Lentiviren besitzen ein komplexes Genom (Abbildung 1). Die Möglichkeit, auch nichtteilende Zellen zu transduzieren, beruht auf der Fähigkeit des lentiviralen Präintegrationskomplexes die intakte Kernmembran zu passieren [3, 23]. Dieser Präintegrationskomplex setzt sich aus dem vom pol-Gen kodierten Enzym Integrase, dem vpr-Genprodukt, dem vom gag-Gen kodierten Matrixprotein, der ebenfalls vom pol-Gen kodierten reversen Transkriptase sowie den viralen RNAs zusammen. Zusätzlich zu den üblicherweise bei Retroviren vorkommenden regulatorischen Elementen wie LTR, dem Verpackungssignal 'tp und den Strukturgenen gag, pol und env verfügen Lentiviren über weitere Elemente und Leserahmen. Der lentivirale transkriptionelle Transaktivator (tat) aktiviert die virale Transkription über Bindung des Tat-Proteins an die "tat activation region" (tar), eine cis regulatorische Sequenz, die am 5'-Ende der viralen RNA und DNA gelegen ist. Rev (regulator of expression of the virion) vermittelt den Transport einfachgespleißter und ungespleißter viraler RNA aus dem Kern durch Interaktion mit dem "rev responsive element", RRE und ermöglicht deren Translation im Zytoplasma. Die sogenannten akzessorischen Gene vif, vpr, vpu und nef sind für die Virusreplikation in Zellkultur nicht essenziell.

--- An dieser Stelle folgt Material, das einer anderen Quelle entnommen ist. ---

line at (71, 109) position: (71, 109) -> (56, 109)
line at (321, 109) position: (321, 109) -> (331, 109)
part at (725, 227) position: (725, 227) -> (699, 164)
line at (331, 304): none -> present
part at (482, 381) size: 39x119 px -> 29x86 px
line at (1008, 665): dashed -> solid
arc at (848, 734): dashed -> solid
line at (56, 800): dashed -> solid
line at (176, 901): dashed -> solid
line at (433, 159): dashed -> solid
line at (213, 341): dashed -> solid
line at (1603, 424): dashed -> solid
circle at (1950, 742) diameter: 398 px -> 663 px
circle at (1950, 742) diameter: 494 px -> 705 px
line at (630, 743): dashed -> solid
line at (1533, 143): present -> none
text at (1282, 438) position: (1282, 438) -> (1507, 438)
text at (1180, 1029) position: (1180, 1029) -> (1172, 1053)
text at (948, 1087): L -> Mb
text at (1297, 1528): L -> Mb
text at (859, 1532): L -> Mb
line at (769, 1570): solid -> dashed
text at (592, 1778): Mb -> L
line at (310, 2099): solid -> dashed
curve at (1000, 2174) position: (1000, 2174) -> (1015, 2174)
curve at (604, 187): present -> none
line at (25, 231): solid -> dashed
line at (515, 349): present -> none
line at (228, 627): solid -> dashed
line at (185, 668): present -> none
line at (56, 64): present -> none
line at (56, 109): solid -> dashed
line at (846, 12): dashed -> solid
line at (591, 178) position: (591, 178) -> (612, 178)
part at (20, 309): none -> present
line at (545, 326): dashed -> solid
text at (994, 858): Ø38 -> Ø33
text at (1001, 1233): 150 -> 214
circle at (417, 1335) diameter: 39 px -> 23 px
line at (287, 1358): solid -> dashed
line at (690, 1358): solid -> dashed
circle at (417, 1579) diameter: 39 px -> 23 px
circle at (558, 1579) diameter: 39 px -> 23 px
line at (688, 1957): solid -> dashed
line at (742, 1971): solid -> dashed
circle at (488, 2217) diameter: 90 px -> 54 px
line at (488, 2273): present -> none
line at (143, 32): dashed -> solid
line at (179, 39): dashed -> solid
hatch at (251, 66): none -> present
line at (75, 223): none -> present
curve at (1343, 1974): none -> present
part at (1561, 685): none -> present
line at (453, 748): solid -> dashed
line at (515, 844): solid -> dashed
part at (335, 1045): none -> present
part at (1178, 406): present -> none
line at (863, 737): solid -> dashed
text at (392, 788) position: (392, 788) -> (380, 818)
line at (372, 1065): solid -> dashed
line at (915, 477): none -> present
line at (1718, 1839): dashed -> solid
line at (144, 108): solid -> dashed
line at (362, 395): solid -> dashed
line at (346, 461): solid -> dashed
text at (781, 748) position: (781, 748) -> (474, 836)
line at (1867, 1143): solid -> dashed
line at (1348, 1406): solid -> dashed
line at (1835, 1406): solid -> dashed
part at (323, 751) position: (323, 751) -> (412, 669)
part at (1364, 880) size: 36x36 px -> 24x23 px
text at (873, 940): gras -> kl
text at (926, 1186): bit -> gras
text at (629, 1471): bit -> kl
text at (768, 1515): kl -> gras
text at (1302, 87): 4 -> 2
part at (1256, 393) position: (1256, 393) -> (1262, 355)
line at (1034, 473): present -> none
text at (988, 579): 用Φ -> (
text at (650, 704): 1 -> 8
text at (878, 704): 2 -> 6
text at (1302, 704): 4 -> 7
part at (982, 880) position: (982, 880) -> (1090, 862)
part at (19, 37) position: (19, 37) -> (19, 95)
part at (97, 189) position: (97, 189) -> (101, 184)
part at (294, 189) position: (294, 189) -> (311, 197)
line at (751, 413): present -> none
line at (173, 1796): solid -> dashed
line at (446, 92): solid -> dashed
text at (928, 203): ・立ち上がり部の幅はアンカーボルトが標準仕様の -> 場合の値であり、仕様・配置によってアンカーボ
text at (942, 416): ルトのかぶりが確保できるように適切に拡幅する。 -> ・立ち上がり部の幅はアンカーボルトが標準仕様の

Vif (viral infectivity factor) erhöht die Infektiösität der Virionen in primären T-Zellen. Vpr (virionassoziiertes Protein) ist am nukleären Import des Präintegrationskomplexes beteiligt. Nef und Vpu beeinflussen die Infektiösität der Virionen. Nef wird dabei mit einer verringerten Expression von CD4-Rezeptoren und MHC-IAntigenen an der Zelloberfläche infizierter Zellen in Verbindung gebracht und Vpu degradiert CD4-Rezeptoren im ER und verhindert so eine Komplexierung mit dem Hüllprotein.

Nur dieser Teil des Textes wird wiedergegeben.